Work instructions:
• a. From the theatre review, reproduce the passage that begins with the words "Phillips was following" and ends with "His Dark Materials.".
• b. According to the theatre review, in what year was the National Theatre Studio established?

** Selected excerpt follows **

Theatre

The Melbourne Theatre Company’s SLAP. BANG. KISS. is a step behind the radical generation it is speaking to. By Alison Croggon.

SLAP. BANG. KISS.

Conor Leach, Tsungirai Wachenuka and Sarah Fitzgerald in SLAP. BANG. KISS.
Conor Leach, Tsungirai Wachenuka and Sarah Fitzgerald in SLAP. BANG. KISS.
Credit: Tiffany Garvie

The history of The Lawler is a sad reflection of the place of independent theatre in the imaginary of Victoria’s biggest company. This underused studio space in Melbourne Theatre Company’s Southbank Theatre complex was originally intended by Simon Phillips – then MTC artistic director – to be a flexible option to permit the production of new work.

Phillips was following the lead of British companies such as the National Theatre. Under Sir Peter Hall, the National Theatre Studio was established in 1984 to permit open-ended research and development that wasn’t tied to selling tickets. Later, under Nicholas Hytner, its resources were also used to develop works that ended up on their main stage, such as a hugely successful adaptation of Philip Pullman’s His Dark Materials.

This never quite happened in Melbourne, where the MTC has mainly employed The Lawler to produce its education program for schools. This has sometimes been brilliant – in 2011, for instance, Leticia Cáceres directed a scorching Zahra Newman in debbie tucker green’s Random. Between 2013 and 2015, The Lawler produced some of the most exciting theatre in the state when it hosted some its most significant indie companies for the yearly Neon Festival, including The Hayloft Project, with a play directed by current MTC artistic director Anne-Louise Sarks.

Watching Dan Giovannoni’s SLAP. BANG. KISS., the sole offering at The Lawler this year, I couldn’t help reflecting on the studio’s history. Developed through the MTC’s Next Stage program, this is a play for young adults that arrives with the best of intentions, but seems to wind back The Lawler’s previous successes.

** End of Selected excerpt **
** Data segment follows **

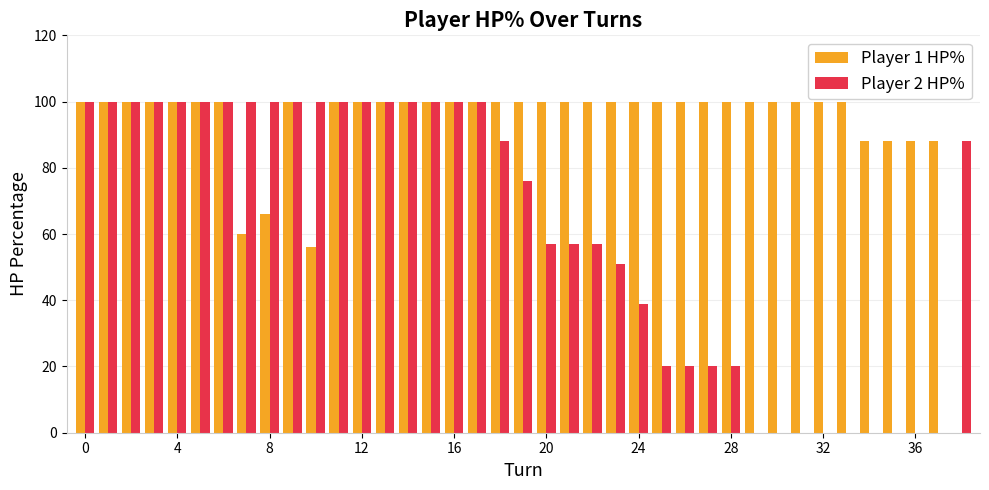

What is the maximum value for Player 2 HP%?

100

** End of Data segment **

Responses in order:
• a.
Phillips was following the lead of British companies such as the National Theatre. Under Sir Peter Hall, the National Theatre Studio was established in 1984 to permit open-ended research and development that wasn’t tied to selling tickets. Later, under Nicholas Hytner, its resources were also used to develop works that ended up on their main stage, such as a hugely successful adaptation of Philip Pullman’s His Dark Materials.

• b. 1984